L’Iran a des concentrations de troupes aux frontières de l’Arménie pour éviter toute incursion de l’Azerbaïdjan ou de la Turquie. Mais les dirigeants iraniens sont bien conscients que si l’opinion publique mondiale est focalisée sur l’Ukraine, son propre territoire pourrait être victime d’une attaque surprise. Par conséquent, si l’Arménie est menacée, nous ne devrions pas nous attendre à ce que l’Iran s’en mêle, car ce serait un piège tendu par la Turquie, l’Azerbaïdjan, Israël et les États-Unis. Ce scénario peut sembler plus réaliste si l’on se rappelle comment les guerres en Irak, en Syrie et en Libye ont débuté : la dissidence interne a été déclenchée en premier, comme c’est le cas ces jours-ci en Iran, suivie d’une agression étrangère.
Avec tous ces développements, l’atmosphère est extrêmement tendue en Arménie. L’élite politique est confuse et le parti de Pachinian très prudent quant à la sollicitation de l’aide de quiconque en dehors du contrat civil. Trois anciens présidents – Levon Ter-Petrosian, Robert Kotcharian et Serge Sargissian – ont rencontré cette semaine le Catholicos de tous les Arméniens Karekin II pour unifier le pays, mais ils font face à toutes sortes de réactions négatives, suggérant qu’ils conspirent et organisent un coup d’État.

# DONNÉES FOURNIES
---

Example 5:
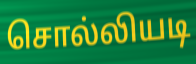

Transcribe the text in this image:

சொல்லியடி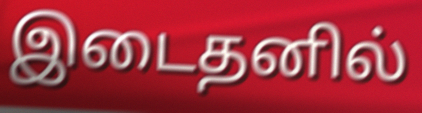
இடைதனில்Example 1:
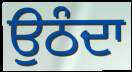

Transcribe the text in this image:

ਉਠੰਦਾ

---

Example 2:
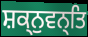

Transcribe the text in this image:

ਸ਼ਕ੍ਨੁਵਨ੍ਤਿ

--

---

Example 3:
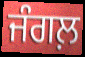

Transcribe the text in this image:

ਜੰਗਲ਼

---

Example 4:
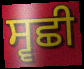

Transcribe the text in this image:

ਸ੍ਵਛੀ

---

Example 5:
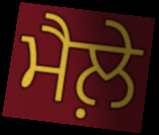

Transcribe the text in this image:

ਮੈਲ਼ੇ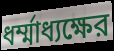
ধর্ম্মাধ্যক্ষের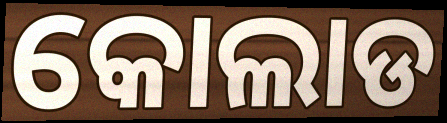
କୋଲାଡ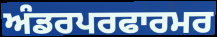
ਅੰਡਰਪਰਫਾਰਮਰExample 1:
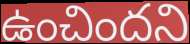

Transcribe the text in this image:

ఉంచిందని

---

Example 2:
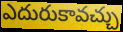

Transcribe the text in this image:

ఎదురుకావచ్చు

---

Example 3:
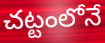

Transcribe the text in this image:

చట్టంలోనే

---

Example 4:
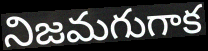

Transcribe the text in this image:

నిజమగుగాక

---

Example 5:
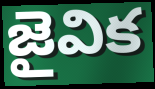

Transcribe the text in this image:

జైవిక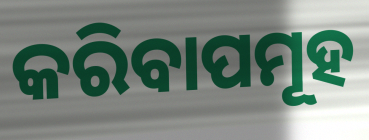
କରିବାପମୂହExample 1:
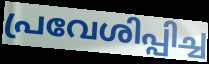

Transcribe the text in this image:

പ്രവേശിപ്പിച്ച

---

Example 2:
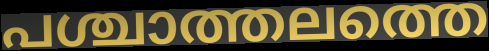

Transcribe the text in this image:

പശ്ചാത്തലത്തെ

# CONSIGNE
Selon le document, quels anciens présidents ont rencontré cette semaine le Catholicos de tous les Arméniens Karekin II ?

# SOLUTION
Levon Ter-Petrosian, Robert Kotcharian et Serge Sargissian.